Passionate about culture, Ralite sits in parliament on the cultural affairs committee, is committed to cultural exception and against trade liberalization agreements, the Multilateral Agreement on Investments (AMI). Also presenter of the Estates General of Culture since 1987, he sits on the boards of directors of the Théâtre du Peuple since 1999, of the Festival Paris quartier d'été since 1996, of the Cité de la Musique between 1999 and 2006, of the National Theater of la Colline and the Ensemble intercontemporain since 2002 and the Center des Monuments Nationaux from 2004 to 2008. He was interviewed here in Liberation on the occasion of the Estates General of Culture in 2003.

Jack Ralite is the author of two Tribunes for Liberation: on vaccination strategy and removal of advertising on France Television.

For Pierre Laurent, "Jack was a smuggler of ideas, of words"

For Pierre Laurent, National Secretary of the Communist Party: “We are losing a communist and a major politician, one of the best defenders of culture […] Jack Ralite was one of the most respected communist leaders: of course in his Party , to which he remained faithful all his life, throughout the Left and among the ecologists but also on the Right […] Jack was a free man, a man without borders, who did not let anyone dictate his thoughts.

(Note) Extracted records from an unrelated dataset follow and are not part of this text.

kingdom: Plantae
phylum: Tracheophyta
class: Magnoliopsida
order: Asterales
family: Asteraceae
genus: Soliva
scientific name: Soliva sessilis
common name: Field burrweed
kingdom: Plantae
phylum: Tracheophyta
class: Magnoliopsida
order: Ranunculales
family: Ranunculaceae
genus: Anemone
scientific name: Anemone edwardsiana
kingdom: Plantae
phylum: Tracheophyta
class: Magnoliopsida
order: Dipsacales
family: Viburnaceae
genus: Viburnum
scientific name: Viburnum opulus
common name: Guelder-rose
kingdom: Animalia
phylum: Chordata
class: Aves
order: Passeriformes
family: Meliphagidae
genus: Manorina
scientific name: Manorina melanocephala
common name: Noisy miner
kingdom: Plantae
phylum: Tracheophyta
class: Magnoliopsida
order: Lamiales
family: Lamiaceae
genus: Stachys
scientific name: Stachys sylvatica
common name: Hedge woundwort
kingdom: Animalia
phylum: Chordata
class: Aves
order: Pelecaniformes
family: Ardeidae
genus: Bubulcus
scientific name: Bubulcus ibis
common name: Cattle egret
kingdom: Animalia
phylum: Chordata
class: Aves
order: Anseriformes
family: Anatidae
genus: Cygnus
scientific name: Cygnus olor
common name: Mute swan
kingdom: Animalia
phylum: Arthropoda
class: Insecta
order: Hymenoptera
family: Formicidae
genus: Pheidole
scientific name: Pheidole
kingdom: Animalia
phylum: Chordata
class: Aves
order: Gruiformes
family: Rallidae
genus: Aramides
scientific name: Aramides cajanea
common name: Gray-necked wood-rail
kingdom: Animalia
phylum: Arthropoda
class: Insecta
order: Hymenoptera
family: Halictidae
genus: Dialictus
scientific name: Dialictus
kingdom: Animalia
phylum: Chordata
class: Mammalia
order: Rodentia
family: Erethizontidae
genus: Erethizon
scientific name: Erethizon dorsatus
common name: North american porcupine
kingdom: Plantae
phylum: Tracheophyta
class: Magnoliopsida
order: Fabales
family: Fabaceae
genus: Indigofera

Jack Ralite was considered the friend of people of culture and considered by them as one of their own.

“The inhabitants, he considered them as “daily experts”. Because they were experts, it was necessary to listen, to hear their distress, their suffering, but also their hopes,
their demands. He wore them with fidelity in every hemicycle, every tribune where he could make himself heard. His fight against injustice, against inequalities we make them ours.

“Jack was a smuggler, a smuggler of ideas, a smuggler of actions, a smuggler of words. We take with pride the passing of the baton that he passed on to us.